== RECORDS PROVIDED

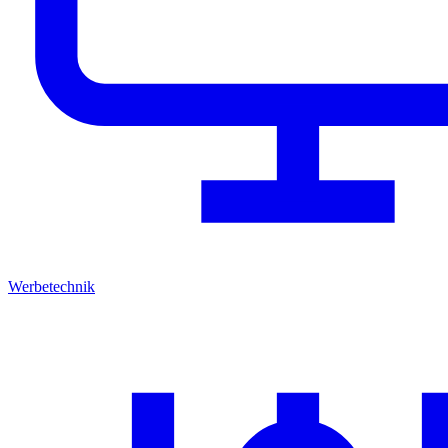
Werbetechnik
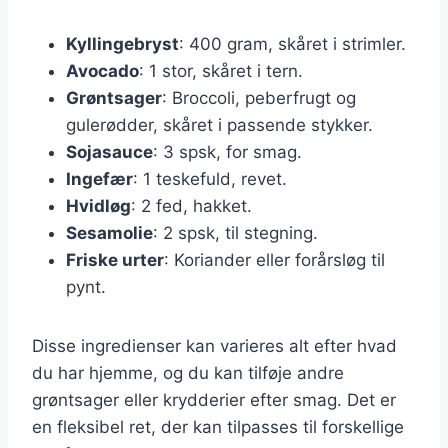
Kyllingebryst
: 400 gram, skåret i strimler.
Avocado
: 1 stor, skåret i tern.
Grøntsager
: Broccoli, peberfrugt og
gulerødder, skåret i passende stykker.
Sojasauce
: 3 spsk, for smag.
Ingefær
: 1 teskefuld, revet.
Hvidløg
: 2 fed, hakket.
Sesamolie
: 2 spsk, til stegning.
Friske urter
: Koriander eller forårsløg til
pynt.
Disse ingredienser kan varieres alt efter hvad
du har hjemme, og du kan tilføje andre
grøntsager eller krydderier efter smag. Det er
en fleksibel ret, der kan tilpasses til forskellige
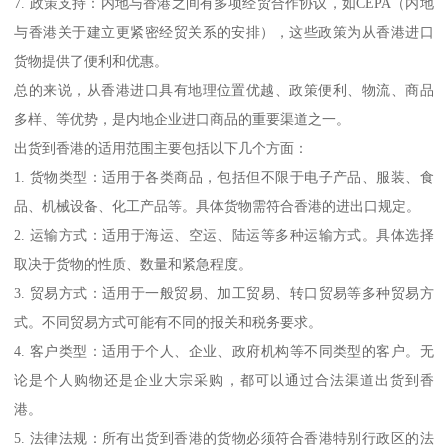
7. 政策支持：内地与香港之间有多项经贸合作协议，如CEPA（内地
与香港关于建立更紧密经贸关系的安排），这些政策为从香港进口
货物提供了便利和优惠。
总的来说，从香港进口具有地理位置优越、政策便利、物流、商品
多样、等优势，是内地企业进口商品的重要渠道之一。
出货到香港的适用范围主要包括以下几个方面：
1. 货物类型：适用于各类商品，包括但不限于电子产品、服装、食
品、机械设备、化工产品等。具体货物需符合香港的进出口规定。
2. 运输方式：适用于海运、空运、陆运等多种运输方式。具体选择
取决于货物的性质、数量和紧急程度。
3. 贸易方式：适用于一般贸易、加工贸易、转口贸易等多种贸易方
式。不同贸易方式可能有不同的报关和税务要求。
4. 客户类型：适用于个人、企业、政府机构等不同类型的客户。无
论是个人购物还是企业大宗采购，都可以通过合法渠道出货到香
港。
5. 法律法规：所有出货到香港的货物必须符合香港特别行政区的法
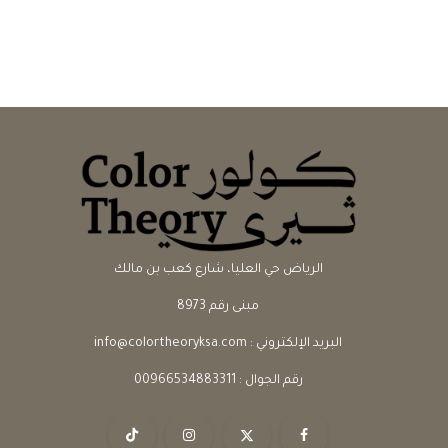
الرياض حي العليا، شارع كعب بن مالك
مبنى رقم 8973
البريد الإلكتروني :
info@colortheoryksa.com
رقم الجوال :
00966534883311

====

§ WORK ITEM: You need to copy every entry exactly, taking out only the pictures.

§ RESPONSE AREA:
Werbetechnik
Kyllingebryst
: 400 gram, skåret i strimler.
Avocado
: 1 stor, skåret i tern.
Grøntsager
: Broccoli, peberfrugt og
gulerødder, skåret i passende stykker.
Sojasauce
: 3 spsk, for smag.
Ingefær
: 1 teskefuld, revet.
Hvidløg
: 2 fed, hakket.
Sesamolie
: 2 spsk, til stegning.
Friske urter
: Koriander eller forårsløg til
pynt.
Disse ingredienser kan varieres alt efter hvad
du har hjemme, og du kan tilføje andre
grøntsager eller krydderier efter smag. Det er
en fleksibel ret, der kan tilpasses til forskellige
7. 政策支持：内地与香港之间有多项经贸合作协议，如CEPA（内地
与香港关于建立更紧密经贸关系的安排），这些政策为从香港进口
货物提供了便利和优惠。
总的来说，从香港进口具有地理位置优越、政策便利、物流、商品
多样、等优势，是内地企业进口商品的重要渠道之一。
出货到香港的适用范围主要包括以下几个方面：
1. 货物类型：适用于各类商品，包括但不限于电子产品、服装、食
品、机械设备、化工产品等。具体货物需符合香港的进出口规定。
2. 运输方式：适用于海运、空运、陆运等多种运输方式。具体选择
取决于货物的性质、数量和紧急程度。
3. 贸易方式：适用于一般贸易、加工贸易、转口贸易等多种贸易方
式。不同贸易方式可能有不同的报关和税务要求。
4. 客户类型：适用于个人、企业、政府机构等不同类型的客户。无
论是个人购物还是企业大宗采购，都可以通过合法渠道出货到香
港。
5. 法律法规：所有出货到香港的货物必须符合香港特别行政区的法
الرياض حي العليا، شارع كعب بن مالك
مبنى رقم 8973
البريد الإلكتروني :
info@colortheoryksa.com
رقم الجوال :
00966534883311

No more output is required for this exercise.